Three transformations will shape the trajectory of the global payments infrastructure business over the next three years, ACI Worldwide Chief Product Officer Debbie Guerra told PYMNTS.
First and foremost is the transition to real-time payments, as FedNow looms for a May 2023 launch.
Real-time payments, she said, “create an unprecedented operational complexity for participants — but it also provides a once-in-a-generation opportunity for new [payments] offerings” across financial institutions (FIs), processors, central banks, merchants and billers.
And against that backdrop, she said, payments are rapidly becoming an area for strategic value creation for all manner of enterprises.
To optimize that value, she said, it’s becoming ever-more critical to modernize and digitize the “delivery model” for payments solutions that enable businesses and banks to meet the demands of digitally-forward consumers at scale.
“The demand for public, cloud-based capabilities is really accelerating,” she said.
ACI Worldwide, for its part, has been broadening its public cloud offerings and enabling real-time payments in more than 35 countries.
The growth of real-time payments, said Guerra, is spurring a wider adoption of embedded payments, where money movement is built into all sorts of non-financial interactions.
“If you’re a merchant today, you want to be able to offer the payment methods that your consumers want to use and in the ways in which they want to engage … no matter if it’s through their cellphone, their mobile device, whether it’s in person or across different modalities,” Guerra said.
That flexibility is especially critical as younger, tech-savvy individuals flex their economic and financial firepower. They’re the consumers who are most at home with peer-to-peer (P2P) payments and using digital conduits to get things done. Millennials and Generation Z are the generations that will drive real-time payments adoption, she said. Beyond consumer-facing payments, the B2B space is ripe for disruption, pivoting away from paper-based transactions, checks and card payments.

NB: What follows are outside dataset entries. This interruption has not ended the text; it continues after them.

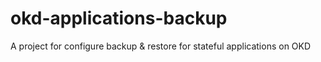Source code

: # okd-applications-backup
A project for configure backup &amp; restore for stateful applications on OKD 
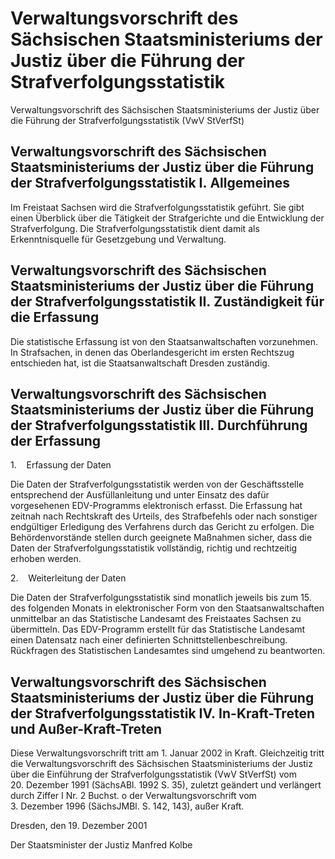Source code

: # Verwaltungsvorschrift des Sächsischen Staatsministeriums der Justiz über die Führung der Strafverfolgungsstatistik

Verwaltungsvorschrift des Sächsischen Staatsministeriums der Justiz über die Führung der Strafverfolgungsstatistik (VwV StVerfSt)

## Verwaltungsvorschrift des Sächsischen Staatsministeriums der Justiz über die Führung der Strafverfolgungsstatistik I. Allgemeines

Im Freistaat Sachsen wird die Strafverfolgungsstatistik geführt. Sie gibt einen Überblick über die Tätigkeit der Strafgerichte und die Entwicklung der Strafverfolgung. Die Strafverfolgungsstatistik dient damit als Erkenntnisquelle für Gesetzgebung und Verwaltung.


## Verwaltungsvorschrift des Sächsischen Staatsministeriums der Justiz über die Führung der Strafverfolgungsstatistik II. Zuständigkeit für die Erfassung

Die statistische Erfassung ist von den Staatsanwaltschaften vorzunehmen. In Strafsachen, in denen das Oberlandesgericht im ersten Rechtszug entschieden hat, ist die Staatsanwaltschaft Dresden zuständig.


## Verwaltungsvorschrift des Sächsischen Staatsministeriums der Justiz über die Führung der Strafverfolgungsstatistik III. Durchführung der Erfassung

1.    Erfassung der Daten

Die Daten der Strafverfolgungsstatistik werden von der Geschäftsstelle entsprechend der Ausfüllanleitung und unter Einsatz des dafür vorgesehenen EDV-Programms elektronisch erfasst. Die Erfassung hat zeitnah nach Rechtskraft des Urteils, des Strafbefehls oder nach sonstiger endgültiger Erledigung des Verfahrens durch das Gericht zu erfolgen. Die Behördenvorstände stellen durch geeignete Maßnahmen sicher, dass die Daten der Strafverfolgungsstatistik vollständig, richtig und rechtzeitig erhoben werden.

2.    Weiterleitung der Daten

Die Daten der Strafverfolgungsstatistik sind monatlich jeweils bis zum 15. des folgenden Monats in elektronischer Form von den Staatsanwaltschaften unmittelbar an das Statistische Landesamt des Freistaates Sachsen zu übermitteln. Das EDV-Programm erstellt für das Statistische Landesamt einen Datensatz nach einer definierten Schnittstellenbeschreibung. Rückfragen des Statistischen Landesamtes sind umgehend zu beantworten.


## Verwaltungsvorschrift des Sächsischen Staatsministeriums der Justiz über die Führung der Strafverfolgungsstatistik IV. In-Kraft-Treten und Außer-Kraft-Treten

Diese Verwaltungsvorschrift tritt am 1. Januar 2002 in Kraft. Gleichzeitig tritt die Verwaltungsvorschrift des Sächsischen Staatsministeriums der Justiz über die Einführung der Strafverfolgungsstatistik (VwV StVerfSt) vom 20. Dezember 1991 (SächsABl. 1992 S. 35), zuletzt geändert und verlängert durch Ziffer I Nr. 2 Buchst. o der Verwaltungsvorschrift vom 3. Dezember 1996 (SächsJMBl. S. 142, 143), außer Kraft.

Dresden, den 19. Dezember 2001

Der Staatsminister der Justiz 
           Manfred Kolbe

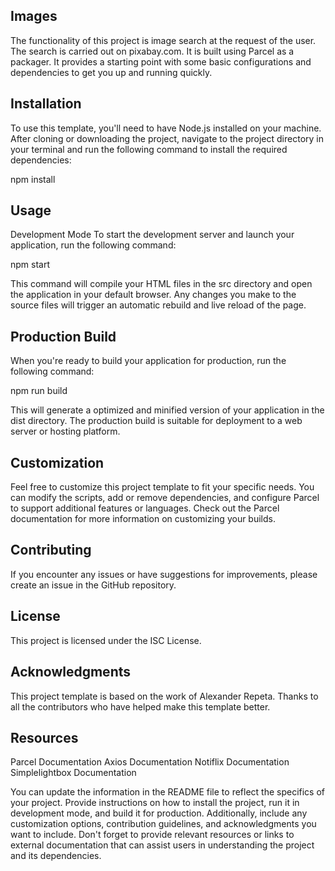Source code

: ## Images
The functionality of this project is image search at the request of the user. The search is carried out on pixabay.com.
It is built using Parcel as a packager. It provides a starting point with some basic configurations and dependencies to get you up and running quickly.

## Installation
To use this template, you'll need to have Node.js installed on your machine. After cloning or downloading the project, navigate to the project directory in your terminal and run the following command to install the required dependencies:

npm install

## Usage
Development Mode
To start the development server and launch your application, run the following command:

npm start

This command will compile your HTML files in the src directory and open the application in your default browser. Any changes you make to the source files will trigger an automatic rebuild and live reload of the page.

## Production Build
When you're ready to build your application for production, run the following command:

npm run build

This will generate a optimized and minified version of your application in the dist directory. The production build is suitable for deployment to a web server or hosting platform.

## Customization
Feel free to customize this project template to fit your specific needs. You can modify the scripts, add or remove dependencies, and configure Parcel to support additional features or languages. Check out the Parcel documentation for more information on customizing your builds.

## Contributing
If you encounter any issues or have suggestions for improvements, please create an issue in the GitHub repository.

## License
This project is licensed under the ISC License.

## Acknowledgments
This project template is based on the work of Alexander Repeta. Thanks to all the contributors who have helped make this template better.

## Resources
Parcel Documentation
Axios Documentation
Notiflix Documentation
Simplelightbox Documentation

You can update the information in the README file to reflect the specifics of your project. Provide instructions on how to install the project, run it in development mode, and build it for production. Additionally, include any customization options, contribution guidelines, and acknowledgments you want to include. Don't forget to provide relevant resources or links to external documentation that can assist users in understanding the project and its dependencies.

Risk and Fraud Are Top of Mind
The shift to instant payments carries with it the specter of heightened vulnerability to fraud, Guerra cautioned. The irrevocable nature of these payments and the swelling volumes of card-not-present transactions are proving to be catnip to bad actors.
“Digital payments are creating new frontiers for fraudsters,” she said, as in-app payments and embedded finance offer new attack vectors for various schemes and scams.

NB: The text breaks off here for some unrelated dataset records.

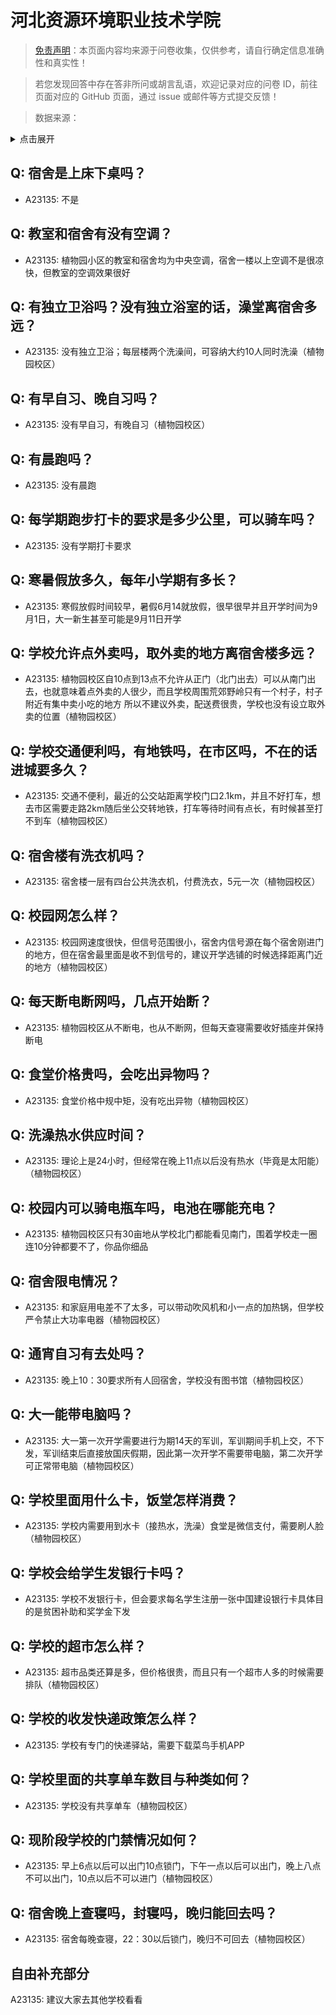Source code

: # 河北资源环境职业技术学院

> [免责声明](https://colleges.chat/#_3)：本页面内容均来源于问卷收集，仅供参考，请自行确定信息准确性和真实性！

> 若您发现回答中存在答非所问或胡言乱语，欢迎记录对应的问卷 ID，前往页面对应的 GitHub 页面，通过 issue 或邮件等方式提交反馈！

> 数据来源：

<details><summary>点击展开</summary>
<ul>
<li>A23135: 1773477686@qq.com (2024 年 06 月)</li>
</ul>
</details>

## Q: 宿舍是上床下桌吗？

- A23135: 不是

## Q: 教室和宿舍有没有空调？

- A23135: 植物园小区的教室和宿舍均为中央空调，宿舍一楼以上空调不是很凉快，但教室的空调效果很好

## Q: 有独立卫浴吗？没有独立浴室的话，澡堂离宿舍多远？

- A23135: 没有独立卫浴；每层楼两个洗澡间，可容纳大约10人同时洗澡（植物园校区）

## Q: 有早自习、晚自习吗？

- A23135: 没有早自习，有晚自习（植物园校区）

## Q: 有晨跑吗？

- A23135: 没有晨跑

## Q: 每学期跑步打卡的要求是多少公里，可以骑车吗？

- A23135: 没有学期打卡要求

## Q: 寒暑假放多久，每年小学期有多长？

- A23135: 寒假放假时间较早，暑假6月14就放假，很早很早并且开学时间为9月1日，大一新生甚至可能是9月11日开学

## Q: 学校允许点外卖吗，取外卖的地方离宿舍楼多远？

- A23135: 植物园校区自10点到13点不允许从正门（北门出去）可以从南门出去，也就意味着点外卖的人很少，而且学校周围荒郊野岭只有一个村子，村子附近有集中卖小吃的地方 所以不建议外卖，配送费很贵，学校也没有设立取外卖的位置（植物园校区）

## Q: 学校交通便利吗，有地铁吗，在市区吗，不在的话进城要多久？

- A23135: 交通不便利，最近的公交站距离学校门口2.1km，并且不好打车，想去市区需要走路2km随后坐公交转地铁，打车等待时间有点长，有时候甚至打不到车（植物园校区）

## Q: 宿舍楼有洗衣机吗？

- A23135: 宿舍楼一层有四台公共洗衣机，付费洗衣，5元一次（植物园校区）

## Q: 校园网怎么样？

- A23135: 校园网速度很快，但信号范围很小，宿舍内信号源在每个宿舍刚进门的地方，但在宿舍最里面是收不到信号的，建议开学选铺的时候选择距离门近的地方（植物园校区）

## Q: 每天断电断网吗，几点开始断？

- A23135: 植物园校区从不断电，也从不断网，但每天查寝需要收好插座并保持断电

## Q: 食堂价格贵吗，会吃出异物吗？

- A23135: 食堂价格中规中矩，没有吃出异物（植物园校区）

## Q: 洗澡热水供应时间？

- A23135: 理论上是24小时，但经常在晚上11点以后没有热水（毕竟是太阳能）（植物园校区）

## Q: 校园内可以骑电瓶车吗，电池在哪能充电？

- A23135: 植物园校区只有30亩地从学校北门都能看见南门，围着学校走一圈连10分钟都要不了，你品你细品

## Q: 宿舍限电情况？

- A23135: 和家庭用电差不了太多，可以带动吹风机和小一点的加热锅，但学校严令禁止大功率电器（植物园校区）

## Q: 通宵自习有去处吗？

- A23135: 晚上10：30要求所有人回宿舍，学校没有图书馆（植物园校区）

## Q: 大一能带电脑吗？

- A23135: 大一第一次开学需要进行为期14天的军训，军训期间手机上交，不下发，军训结束后直接放国庆假期，因此第一次开学不需要带电脑，第二次开学可正常带电脑（植物园校区）

## Q: 学校里面用什么卡，饭堂怎样消费？

- A23135: 学校内需要用到水卡（接热水，洗澡）食堂是微信支付，需要刷人脸（植物园校区）

## Q: 学校会给学生发银行卡吗？

- A23135: 学校不发银行卡，但会要求每名学生注册一张中国建设银行卡具体目的是贫困补助和奖学金下发

## Q: 学校的超市怎么样？

- A23135: 超市品类还算是多，但价格很贵，而且只有一个超市人多的时候需要排队（植物园校区）

## Q: 学校的收发快递政策怎么样？

- A23135: 学校有专门的快递驿站，需要下载菜鸟手机APP

## Q: 学校里面的共享单车数目与种类如何？

- A23135: 学校没有共享单车（植物园校区）

## Q: 现阶段学校的门禁情况如何？

- A23135: 早上6点以后可以出门10点锁门，下午一点以后可以出门，晚上八点不可以出门，10点以后不可以进门（植物园校区）

## Q: 宿舍晚上查寝吗，封寝吗，晚归能回去吗？

- A23135: 宿舍每晚查寝，22：30以后锁门，晚归不可回去（植物园校区）

## 自由补充部分

A23135: 建议大家去其他学校看看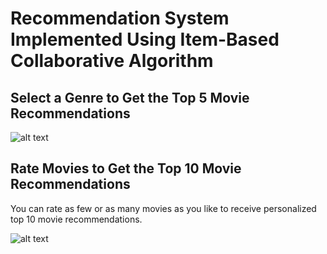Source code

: # Recommendation System Implemented Using Item-Based Collaborative Algorithm

## Select a Genre to Get the Top 5 Movie Recommendations
![alt text](https://github.com/NeloferArj/MovieRecommendationSystem/blob/main/reccomendationsBasedOnGenre.PNG)


## Rate Movies to Get the Top 10 Movie Recommendations
You can rate as few or as many movies as you like to receive personalized top 10 movie recommendations.

![alt text](https://github.com/NeloferArj/MovieRecommendationSystem/blob/main/reccomendationsBasedOnRatings.PNG)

She noted that identity assurance is a critical line of defense, tapping into machine learning, artificial intelligence (AI), and a variety of third-party services to help make sure that transacting parties are who they say they are.
On-Premise Commerce Innovations
The innovations taking shape in payments are not confined to purely digital interactions.
Looking ahead, Guerra said we’ll continue to see the proliferation of self-service kiosks in brick-and-mortar retail settings, from grocers to drug stores and more.
The pivot to enlist the aid of technology at checkout comes as merchants grapple with higher input costs (including wages) and labor scarcity. Offering promotions and discounts (across mobile and digital channels) as these same consumers come back into physical environments will help boost sales conversions and cement brand loyalty.
The digital evolution of payments blossomed during the pandemic. Despite some macro headwinds that dominate headlines, Guerra said, “with the advent of real-time transactions, the continued opportunity to displace cash and cross-border opportunities for digital commerce, there are lot of positive opportunities ahead of us.”